Trabalhando em seu navio de pesquisa em maio passado, a equipe amarrou os itens a um equipamento embaixo do barco e os atingiu com ondas sonoras em frequências que as baleias dentadas usam para caçar. Eles repetiram o processo em cinco corpos de lula mortos fornecidos pela Universidade da Carolina do Norte, em Chapel Hill, bem como em cinco bicos de lula retirados do estômago de um cachalote encalhado.

Sacos de plástico engolidos por sucção

Não se sabe se as baleias dentadas de mergulho profundo usam outros meios além da força do eco para distinguir o que é alimento do que não é – mas os especialistas duvidam disso. A sensação bucal certamente não é levada em conta.

“Quando se alimentam, as baleias realmente não mastigam e sentem o gosto como nós… é mais como sucção”, diz Laura Redaelli, estudante de doutorado em biologia marinha no Centro de Ciências Marinhas e Ambientais da Madeira, em Portugal, e principal autora do estudo de junho.

Portanto, quando itens não comestíveis entram em suas bocas, diz a especialista, “é um pouco tarde demais para eles perceberem”.

Mas, afinal, haveria como essas baleias notarem que se trata de um elemento estranho e não de alimento? Redaellli e seus colegas observam que, antes da existência do plástico, qualquer coisa que uma baleia encontrasse nas profundezas do oceano e que produzisse um eco forte o suficiente era provavelmente biológico –e, portanto, comestível.

“Elas não esperam ver nada na água que não seja comida”, diz Merrill, ‘então, se encontrarem algo com um sinal, elas irão atrás’.

Baleias que comem plástico passam pelo “pior tipo de sofrimento”
Savoca, que estuda o consumo de plástico por animais marinhos, há muito tempo suspeitava que o gosto das baleias dentadas por plástico estava ligado ao sonar. Mas, mesmo assim, ele diz: “A força com que [o plástico] imitava suas presas foi um pouco surpreendente para mim”.

Ele adverte que, como não podemos observar as baleias nas profundezas do oceano, os estudos podem não retratar perfeitamente como elas percebem os plásticos na realidade. Mas ele acha que os pesquisadores fizeram um trabalho admirável ao aproximar as condições reais com os meios disponíveis.

E é uma pesquisa importante, considerando a quantidade crescente de lixo no oceano e as consequências para os animais que o consomem.

“É o pior tipo de sofrimento”, diz Savoca. “Eles sentem dor, estão morrendo de fome, mas acham que estão comendo, então não entendem o que está acontecendo.”

Como solução para esse problema, os fabricantes de plásticos poderiam tentar projetar plásticos para que sejam menos semelhantes acusticamente às presas, diz Redaelli, mas ela também reconhece que isso pode facilitar o enredamento das baleias em itens como redes de plástico.

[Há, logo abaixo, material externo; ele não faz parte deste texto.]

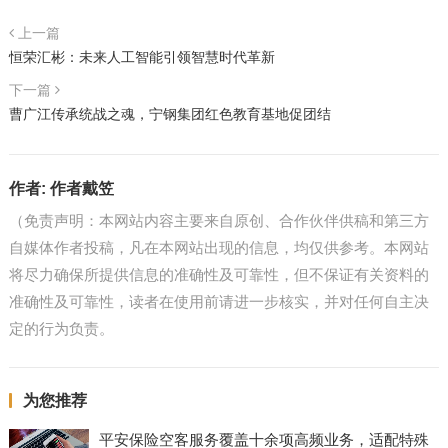
上一篇
恒荣汇彬：未来人工智能引领智慧时代革新
下一篇
曹广江传承统战之魂，宁钢集团红色教育基地促团结
作者:
作者戴笠
（免责声明：本网站内容主要来自原创、合作伙伴供稿和第三方
自媒体作者投稿，凡在本网站出现的信息，均仅供参考。本网站
将尽力确保所提供信息的准确性及可靠性，但不保证有关资料的
准确性及可靠性，读者在使用前请进一步核实，并对任何自主决
定的行为负责。
为您推荐
平安保险空客服务覆盖十余项高频业务，适配特殊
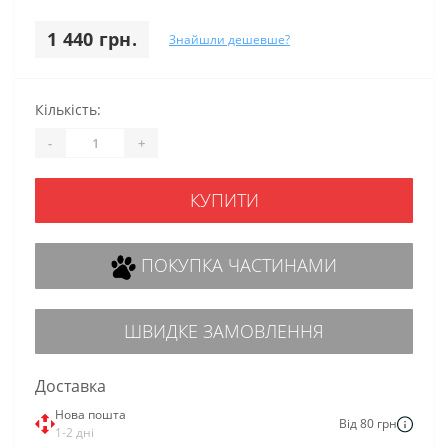
1 440 грн.
Знайшли дешевше?
Кількість:
-
+
КУПИТИ
ПОКУПКА ЧАСТИНАМИ
ШВИДКЕ ЗАМОВЛЕННЯ
Доставка
Нова пошта
Від 80 грн
1-2 дні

Outra solução seria trocar os plásticos existentes por materiais biodegradáveis que verdadeiramente se decompõem de forma rápida no oceano ou até mesmo no estômago das baleias.

Em primeiro lugar, todos os três especialistas concordam com a necessidade de reduzir a produção de plástico. A abordagem ideal, afirmam Savoca e Merrill, envolve mudanças nas políticas e o desvio de fluxos de resíduos do oceano, especialmente visando itens de uso único desnecessários.

“Talvez possamos esperar que, em algum momento, as baleias aprendam a diferença” entre o plástico e a presa, diz Redaelli. Mas até lá, “quanto mais plástico continuarmos colocando, mais animais morrerão”.